On May 4, 2017, the IRS issued Revenue Procedure 2017-37, which provides the 2018 contribution and coverage limits for Health Savings Accounts (or HSAs) and high deductible health plans. The annual increase in HSA contribution levels are based upon cost of living adjustments and are effective January 1, 2018.
So, what are the new limits?
The 2018 HSA maximum contribution limit for an individual with self-only coverage will increase to $3,450 (which is up from $3,400 for 2017). The 2018 HSA maximum contribution limit for an individual with family coverage will increase to $6,900 (which is up from $6,750 for 2017).
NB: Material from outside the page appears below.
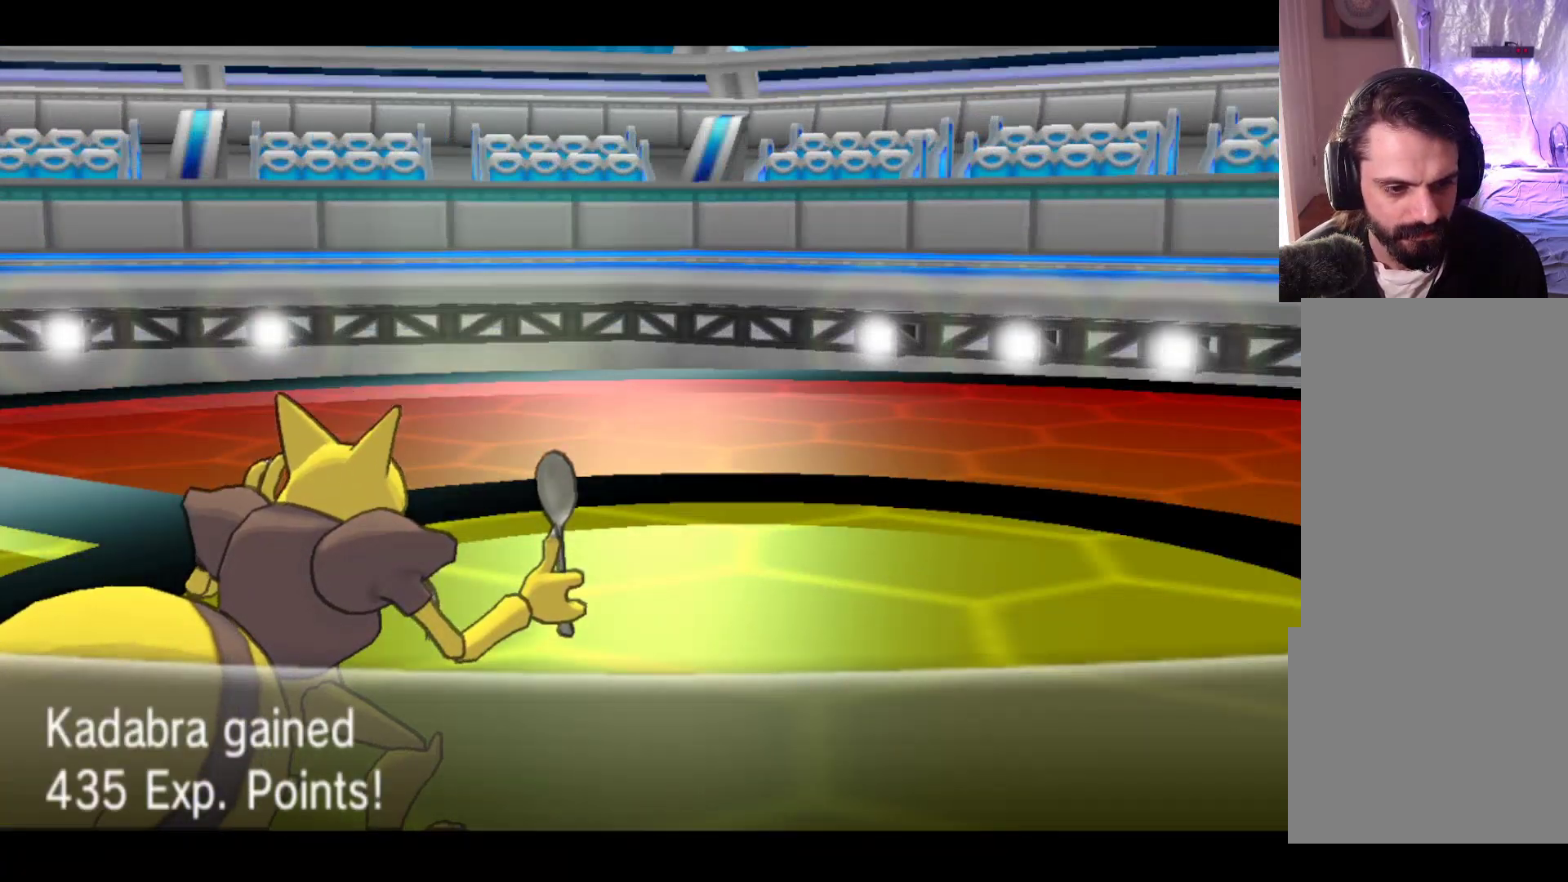
{"buttons": [], "left_stick": "center", "events": [[67, "A", "up"]]}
HSA catch-up contributions, for those age 55 or older, remain unchanged at $1,000.
The IRS also clarified that the 2018 high deductible health plan out-of-pocket maximum limits will increase. Specifically, the maximum out-of-pocket limits for HDHPs for 2018 will be $6,650 for individual (or self-only) coverage (up from $6,550 for 2017) and $13,300 for family coverage (up from $13,100 for 2017).
Finally, both the minimum and maximum annual deductibles for HDHPs will increase in 2018 as well. HDHPs in 2018 will be required to have a minimum annual deductible of at least $1,350 (which is up from $1,300 in 2017) for individual coverage and at least $2,700 for family coverage (which up from $2,600 in 2017).
How is this different from last year? Well, in contrast to 2017, when only one of these amounts changed from the prior year, all of them are scheduled to increase for 2018. Additionally, the HDHP minimum deductibles are increasing for the first time since 2015.
Additionally, it should be noted that because the increases to the HDHP out-of-pocket maximums are larger than the increases to the HSA contribution limits, this will result in some individuals having to pay more out-of-pocket expenses without the benefit of the HSA tax break.
One important reminder or takeaway for employers is that it’s important not to confuse the HDHP’s maximum annual deductible limit with the Affordable Care Act’s (or ACA’s) cost-sharing maximum, as these are two separate dollar amounts and each has distinct compliance requirements.
For 2014, the HDHP and ACA limits were the same dollar amount, so the ACA limit appeared to have little independent significance. However, beginning in 2015, the limit amounts diverged, and the gap between them has continued to grow.
For 2017, the ACA cost-sharing limits are $7,150 for self-only and $14,300 for family coverage, while the HDHP limits are $6,550 for self-only coverage and $13,100 for family coverage.